In recent years the Arcus Foundation has increased spending on transgender advocacy and pro-transgender legal and cultural change, among other causes. This comes amid continuing controversy over transgender medical treatments for adults and minors, the place of transgendered athletes in women’s sports, and the suppression of criticism of transgender philosophical, scientific and political claims.

As CNA has previously reported, Arcus Foundation grantees have been linked to doctrinal and cultural change within the Episcopalian Church, the United Methodist Church and evangelical Protestantism. It helped fund pro-LGBT Episcopal Chicago Consultation. In 2011 and 2012, the Arcus Foundation provided financial support to raise the national profile of Center for American Progress’ expert V. Gene Robinson, whose controversial election as the Episcopalian Bishop of New Hampshire in 2003 helped split the Episcopal Church and the global Anglican Communion.

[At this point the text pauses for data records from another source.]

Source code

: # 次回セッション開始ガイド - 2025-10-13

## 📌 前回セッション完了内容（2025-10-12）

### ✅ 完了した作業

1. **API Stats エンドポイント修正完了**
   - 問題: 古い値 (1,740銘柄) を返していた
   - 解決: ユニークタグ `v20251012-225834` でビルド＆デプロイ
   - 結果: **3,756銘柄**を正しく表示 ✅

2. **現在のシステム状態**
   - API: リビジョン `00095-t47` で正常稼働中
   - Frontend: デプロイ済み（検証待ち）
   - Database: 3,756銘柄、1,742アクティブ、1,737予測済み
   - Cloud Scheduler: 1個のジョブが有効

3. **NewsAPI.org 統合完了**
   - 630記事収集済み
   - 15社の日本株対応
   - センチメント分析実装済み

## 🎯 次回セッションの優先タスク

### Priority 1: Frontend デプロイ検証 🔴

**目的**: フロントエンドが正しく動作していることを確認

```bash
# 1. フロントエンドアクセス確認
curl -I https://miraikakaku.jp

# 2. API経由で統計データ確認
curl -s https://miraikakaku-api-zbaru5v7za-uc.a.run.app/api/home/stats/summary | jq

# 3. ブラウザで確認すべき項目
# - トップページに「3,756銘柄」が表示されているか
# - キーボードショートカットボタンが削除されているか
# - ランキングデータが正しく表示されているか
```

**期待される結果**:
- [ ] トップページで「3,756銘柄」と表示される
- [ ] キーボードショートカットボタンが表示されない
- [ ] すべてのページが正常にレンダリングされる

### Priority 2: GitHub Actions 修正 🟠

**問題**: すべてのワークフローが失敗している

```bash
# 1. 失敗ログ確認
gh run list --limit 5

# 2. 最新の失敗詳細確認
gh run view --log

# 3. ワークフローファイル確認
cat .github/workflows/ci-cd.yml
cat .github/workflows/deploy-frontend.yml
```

Non-Christian religions are also a focus, with grants to Muslims for Progressive Values to challenge Muslims who seek religious exemptions and to cultivate LGBT activists among imams and other Muslims.

The Arcus Foundation was also a grant maker to the Catholics United Education Fund, which came under scrutiny when leaked “Catholic Spring” emails from Democratic Party politico John Podesta appeared to indicate the group had been set up in part to challenge the Catholic bishops.

The Arcus Foundation's website lists a 2014 grant of $100,000 to the American Civil Liberties Foundation supporting “communications strategies to convince conservative Americans that religious exemptions are 'un-American.'” A two-year Arcus grant to the ACLU in 2013 gave $600,000 to support the ACLU's Campaign to End the Use of Religion to Discriminate. Arcus Foundation tax forms describe this as a “multi-pronged” effort to combat “the growing trend of institutions and individuals claiming exemptions from anti-discrimination laws because of religious objections.”

Other ACLU grants from Arcus have included support for its “religious refusals” communications hub and for ongoing research to gauge what it considers to be “the harm of anti-LGBT religious refusals.”

Stryker’s foundation is also a backer of the Proteus Fund’s Rights, Faith and Democracy Collaborative. The collaborative brings together wealthy activists who aim to restrict legal protections for religious freedom, in order to advance its vision of reproductive health and LGBT causes.

Previously the foundation helped back the Proteus Fund’s Civil Marriage Collaborative, which worked to recognize same-sex unions as marriages. It closed in 2015 after spending more than $153 million over 11 years on various U.S. groups, projects and campaigns.